4. **Residual ACF**: a single large bar at lag 1 followed by rapid decay
   is consistent with AR(1). Multiple large bars suggest higher-order
   autocorrelation; consider a longer pre-period or seasonal adjustment.

---

## What if I have no pre-intervention data?

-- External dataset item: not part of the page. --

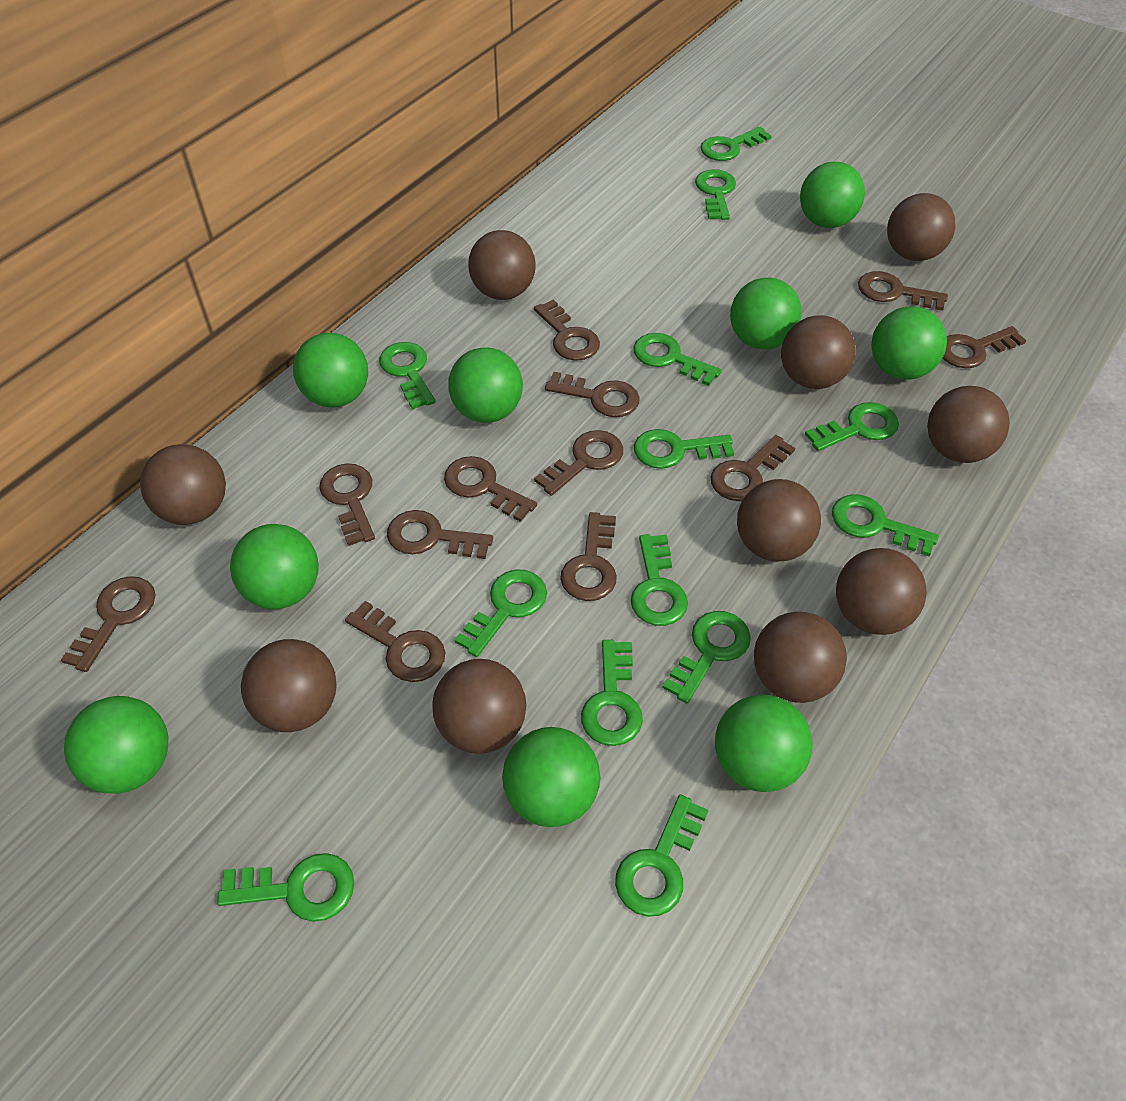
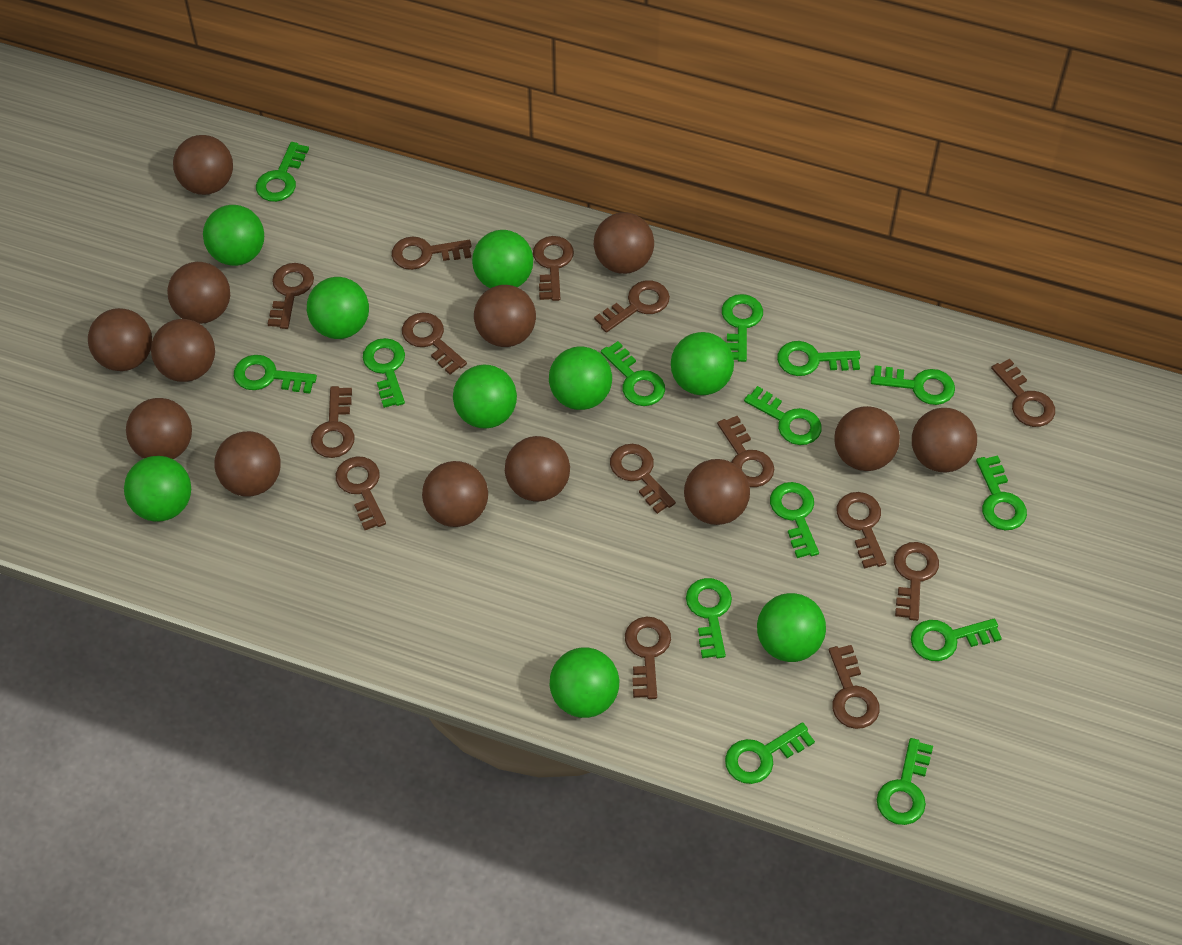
brown ball: [140,444,226,525] [241,639,337,732] [432,659,526,754] [468,230,536,300] [737,479,821,562] [754,612,847,703] [781,315,856,389] [836,548,927,635] [887,193,956,261] [927,386,1010,463] = 10 -> [88,308,152,371] [126,398,192,459] [151,319,215,382] [167,262,230,324] [173,135,233,195] [214,431,281,497] [422,461,488,527] [474,285,536,347] [505,436,570,502] [594,213,654,274] [684,459,750,525] [834,406,900,471] [912,408,977,472] = 13
brown key: [61,576,156,672] [319,463,375,546] [345,601,445,682] [387,510,493,559] [444,456,537,522] [534,299,600,361] [534,430,623,496] [545,372,640,417] [560,512,617,601] [710,435,795,501] [858,271,948,311] [943,326,1027,368] = 12 -> [268,263,314,329] [311,386,355,458] [336,456,386,530] [392,237,471,270] [402,313,467,375] [533,236,574,301] [594,280,670,333] [610,444,676,514] [625,617,671,699] [717,416,774,487] [829,645,880,729] [837,492,886,569] [894,542,939,621] [991,359,1055,427] = 14
green key: [217,853,354,922] [379,342,436,409] [454,570,547,657] [581,640,643,746] [615,794,709,917] [631,534,688,626] [633,333,722,386] [634,429,734,469] [662,611,751,704] [695,169,736,220] [700,127,771,161] [805,402,899,451] [832,494,939,556] = 13 -> [234,355,317,393] [256,142,309,202] [363,338,405,408] [601,341,665,406] [686,578,732,658] [722,294,763,362] [725,722,815,784] [744,386,822,445] [770,482,819,558] [777,341,860,376] [871,365,955,405] [877,738,933,825] [911,619,1002,661] [976,455,1027,530] = 14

If historical data are not available, use `simulate_predata()` to generate
a synthetic pre-intervention series and explore how different parameter
assumptions affect power. Then use the literature or expert elicitation to
justify your choices.

```{r simulate-predata}
# Simulate pre-intervention data with assumed parameters
pre_synthetic <- simulate_predata(
  n        = 24,
  baseline = 15,
  sigma    = 2.0,
  rho      = 0.40,
  seed     = 42
)
head(pre_synthetic)
```

```{r plot-synthetic, fig.cap = "Synthetic pre-intervention series (baseline = 15, sigma = 2, rho = 0.40)."}
plot(pre_synthetic$time, pre_synthetic$outcome,
     type = "o", pch = 16, col = "steelblue",
     xlab = "Time", ylab = "Outcome",
     main = "Synthetic pre-intervention data",
     las = 1, bty = "l")
abline(h = 15, lty = 2, col = "grey50")
grid(NULL, NULL, lwd = 0.6, col = rgb(0, 0, 0, 0.1))
```

You can then recover the estimated parameters from this synthetic series
to verify your simulation is self-consistent:

```{r verify-synthetic}
recovered <- estimate_its_params(pre_synthetic, verbose = FALSE)
cat(sprintf("Target  → baseline: 15.00  sigma: 2.000  rho: 0.400\n"))
cat(sprintf("Recovered → baseline: %.2f  sigma: %.3f  rho: %.3f\n",
            recovered$baseline, recovered$sigma, recovered$rho))
```

Small discrepancies are expected from a single 24-point realisation.
Longer pre-periods (n = 48–60) yield more reliable estimates.

---

## Handling non-standard situations

### Date-indexed time column

`estimate_its_params()` accepts date columns and converts them to a
sequential integer index automatically:

```{r date-example, eval = FALSE}
# If your data has a 'date' column of class Date:
params <- estimate_its_params(
  my_data,
  outcome_col = "cfr",
  time_col    = "date"     # Date objects are handled automatically
)
```

### Missing values

Missing values in the outcome are removed with a warning before fitting:

```{r missing-values}
data_with_na <- example_cfr_data
data_with_na$outcome[c(5, 12)] <- NA

params_na <- suppressWarnings(
  estimate_its_params(data_with_na, verbose = FALSE)
)
cat("n_pre after removing NAs:", params_na$n_pre, "\n")
```

### Very short pre-periods

Fewer than 12 observations produces a warning. Estimates become
increasingly unreliable as the pre-period shrinks, and are essentially
meaningless below n = 8.

```{r short-preperiod, warning = TRUE}
params_short <- estimate_its_params(
  example_cfr_data$outcome[1:9],
  verbose = FALSE
)
```

If you genuinely have fewer than 12 pre-intervention observations,
consider whether the ITS design is appropriate, or whether a
controlled ITS (with a comparison series) would be more robust.

---

## Typical parameter ranges for monthly hospital data

As a reference when pre-intervention data are unavailable:

| Parameter | Typical range | Notes |
|-----------|--------------|-------|
| `sigma` | 10–20% of baseline | Higher for small hospitals or rare outcomes |
| `rho` (monthly) | 0.30–0.50 | Use 0.40 as a conservative default |
| `rho` (weekly) | 0.50–0.80 | Consider aggregating to monthly |
| `rho` (daily) | 0.70–0.90 | Strong case for monthly aggregation |

---

## References

- Lopez Bernal J, et al. (2017). *Int J Epidemiol* 46:348–355.
- Wagner AK, et al. (2002). *J Clin Pharm Ther* 27:299–309.
- Zhang F, et al. (2011). *J Clin Epidemiol* 64:1252–1261.